Поскольку с другой стороны дома находился кинотеатр «Иллюзион», я шутила:
— Я живу над хлебом и зрелищем! — перефразируя известный возглас древнеримской черни перед гладиаторскими боями в Колизее во времена императора Августа: «Хлеба и зрелищ!»
Дом стоял довольно далеко от центра Москвы, от театра и тем более от Павлы Леонтьевны. Но я эту свою квартиру так и не полюбила. Несмотря на все ее достоинства.

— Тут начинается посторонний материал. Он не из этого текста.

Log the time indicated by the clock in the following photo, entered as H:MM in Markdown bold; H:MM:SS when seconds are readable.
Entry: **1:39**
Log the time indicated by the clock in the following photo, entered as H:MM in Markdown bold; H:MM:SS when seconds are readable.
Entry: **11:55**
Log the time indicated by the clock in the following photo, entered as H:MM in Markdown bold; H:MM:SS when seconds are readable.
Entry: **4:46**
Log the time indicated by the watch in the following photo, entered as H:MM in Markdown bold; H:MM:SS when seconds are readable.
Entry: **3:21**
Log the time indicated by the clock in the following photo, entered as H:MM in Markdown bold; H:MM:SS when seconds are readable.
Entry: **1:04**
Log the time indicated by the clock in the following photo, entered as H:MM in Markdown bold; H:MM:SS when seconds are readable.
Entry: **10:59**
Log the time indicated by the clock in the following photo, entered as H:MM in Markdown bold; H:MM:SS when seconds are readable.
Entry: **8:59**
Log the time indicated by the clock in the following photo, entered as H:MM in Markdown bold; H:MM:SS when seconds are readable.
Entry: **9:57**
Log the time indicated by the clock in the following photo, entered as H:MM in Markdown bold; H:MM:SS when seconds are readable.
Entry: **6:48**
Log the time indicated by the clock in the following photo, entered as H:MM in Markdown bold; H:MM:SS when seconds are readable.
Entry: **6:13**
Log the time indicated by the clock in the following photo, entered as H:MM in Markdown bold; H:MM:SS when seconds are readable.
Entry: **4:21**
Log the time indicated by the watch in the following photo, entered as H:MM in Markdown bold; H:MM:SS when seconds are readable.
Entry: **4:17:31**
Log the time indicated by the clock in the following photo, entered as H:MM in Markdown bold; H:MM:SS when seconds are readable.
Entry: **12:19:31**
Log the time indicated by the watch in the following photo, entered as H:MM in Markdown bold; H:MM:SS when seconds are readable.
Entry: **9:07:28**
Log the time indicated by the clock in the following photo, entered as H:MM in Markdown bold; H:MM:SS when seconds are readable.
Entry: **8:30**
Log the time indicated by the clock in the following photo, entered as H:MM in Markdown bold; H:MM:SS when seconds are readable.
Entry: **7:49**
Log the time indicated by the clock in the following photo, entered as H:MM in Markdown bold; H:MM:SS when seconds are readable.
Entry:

В 1973 году я переехала в кирпичную шестнадцатиэтажную «башню» в Южинском переулке, чтобы жить рядом со «своим» Театром имени Моссовета.
С порога вошедшие попадали в небольшой холл с репродукциями Тулуз-Лотрека на стенах, который почти полностью был занят громоздким шкафом с двумя скрипучими дверцами. Из холла можно было пройти направо по коридору на кухню и в спальню, устроенную всю сплошь в темно-синих тонах, со множеством фотографий, висевших по стенам. Павла Леонтьевна Вульф, Анна Андреевна Ахматова, Василий Иванович Качалов, Любовь Петровна Орлова…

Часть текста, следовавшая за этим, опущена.